Marian sat back down and watched, rather than felt, him take her hand. When he had released it, she immediately regretted not paying closer attention.

Oliver sat. He turned to his mother with a half smile. If he was disappointed with the turn his evening had taken, Marian thought, he was doing an excellent job of hiding it.

“So what did he want?” said Marshall. “The guy who called.” This was precisely the sort of thing Marshall loved: conflict between people he didn't know.

Oliver looked quizzically at his mother.

“I was saying that the phone rang as we were leaving. You had an aggravated customer.”

“Oh,” said Oliver, nodding. “Yes. Though I don't think he's my customer anymore.”

“Hard to please?” Marshall asked eagerly.

“Not so much that. Misinformed, I would say. Confused about the reality of flowers. The place of flowers in the world.”

Whoa,
Marian thought, fighting an urge to roll her eyes. A flower-philosopher! As if she didn't get enough academic pretension during the week. And then, quite suddenly, it occurred to her that she was trying not to like him.

“What's that supposed to mean?” Marshall said.

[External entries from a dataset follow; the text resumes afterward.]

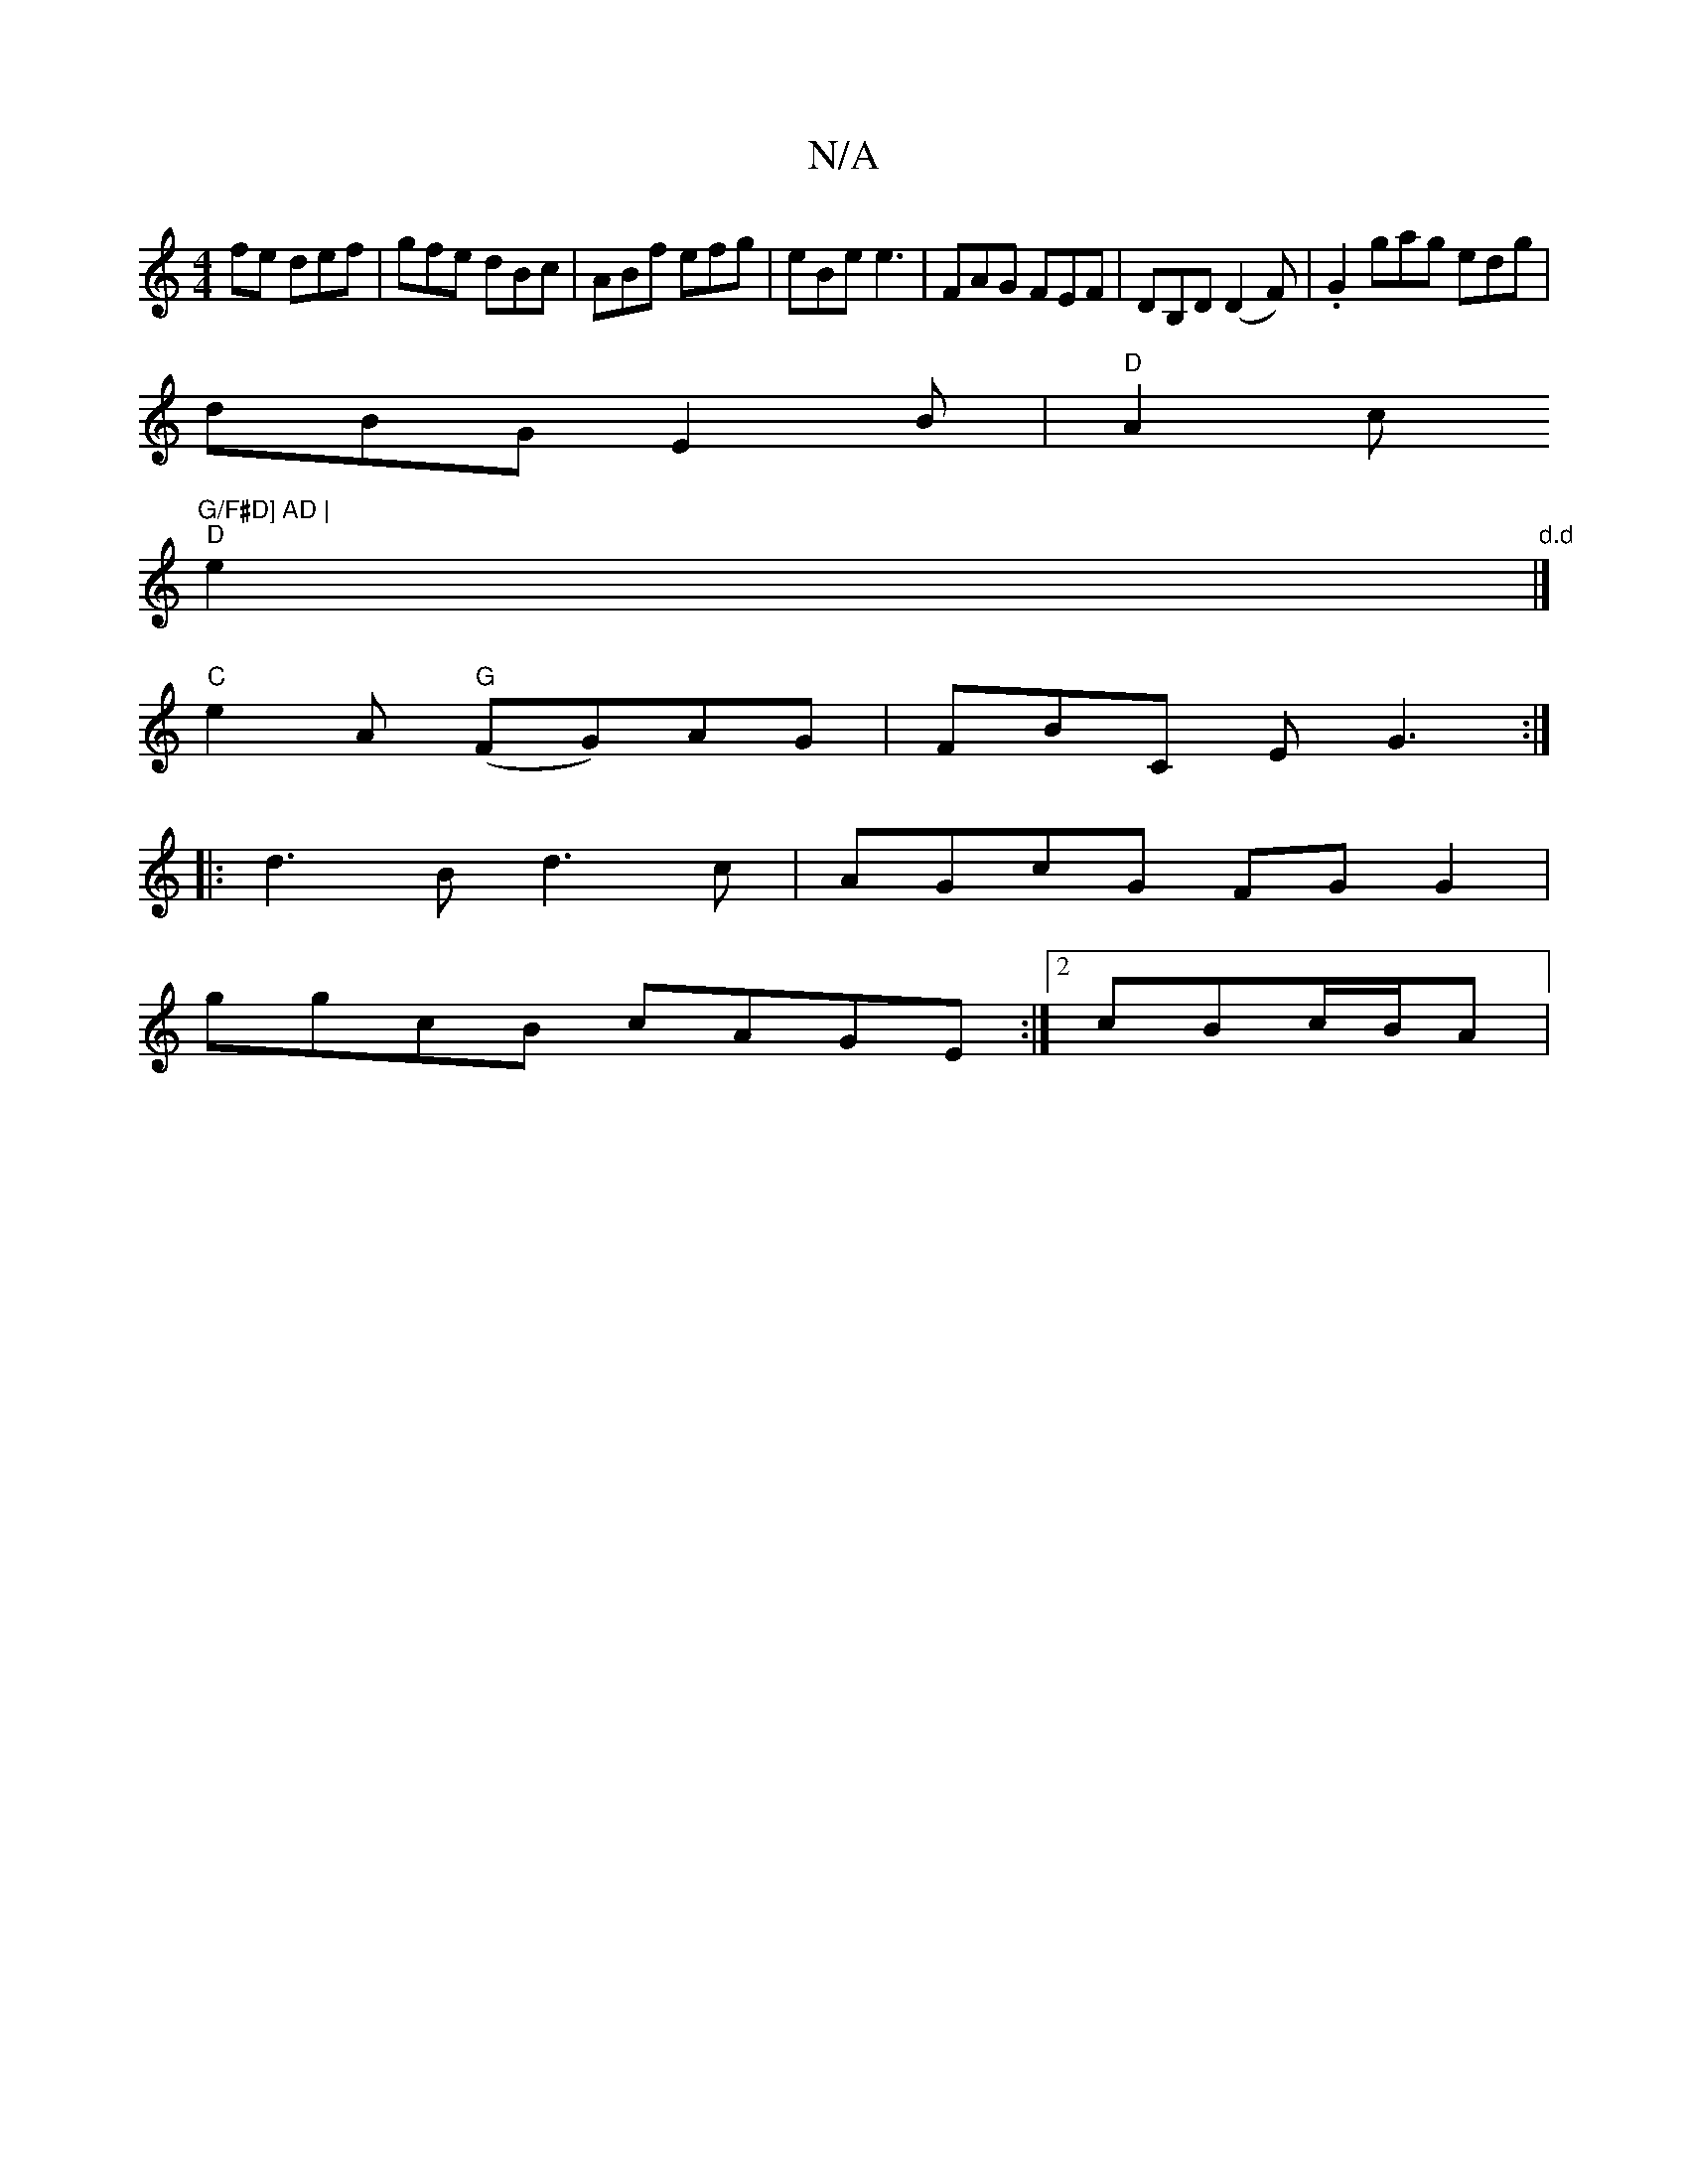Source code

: X:1
T:N/A
M:4/4
R:N/A
K:Cmajor
fe def| gfe dBc | ABf efg | eBe e3 | FAG FEF | DB,D (D2 F) | .G2 gag edg |
dBG E2B | "D"A2c "G/F#D] AD |
"D"e2 " d.d" |]
"C"e2A "G"(FG)AG | FBC E G3:|
|:d3B d3 c |AGcG FG G2|
ggcB cAGE:|2 cBc/2B/2A |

Oliver watched a waiter pour water into his glass, then he picked it up. “Mr. Mortensen was upset because his roses were dying. They were very beautiful roses.
Alba Maximas.
Sort of our shop's signature rose. I have them grown for us in Connecticut. And they were expensive.” Oliver shrugged. “And they were dying.”

“But you get that all the time, don't you?”

“Yes,” Oliver said. “It's the most frequent complaint, despite the fact that we go out of our way to remind people to recut the stems and change the water every day. It's a big return on very little effort, which I'm sure this guy didn't make.”

“Well, when did he buy the roses?” Caroline asked.

“Tuesday. They were cut Monday morning.”

“But it's Sunday!” said Marian. “I mean, surely that's a reasonable time for a rose to last.”

“It is,” Oliver said and sipped his water. “But he doesn't see it that way. He sees it in terms of what he spent on a rose that looked perfect when he bought it, and how long it stayed that way. So we have a philosophical disagreement. From now on, he'll be investing in silk roses, or buying cheap flowers and expecting less of them.” He sighed, but not unhappily. “He was a walk-in. Not to knock walk-ins. Sometimes it's kind of serendipitous, who happens to come down that street and happens to look in our window—that can be really nice. But for the most part, our customers are people who already know what we do.”

“And what's that?” asked Marshall.

“Well, we're taking a position that celebrates the transience of the flower. Not that we don't prolong the bloom as long as we can, but we recognize that a flower's impermanence is part of its beauty.”

Barely perceptibly, Marshall shook his head. He was thinking, Marian knew, that this was not a sound business plan.

“Was the man unpleasant?” Caroline asked with maternal concern.

“Yes,” Oliver said. To signal the subject's closure, he opened his menu, but instead of looking at it, he looked at Marian with a directness that startled her. It was a look at once contemplative and blatantly hungry. It made Marian want to swallow. Then slap him.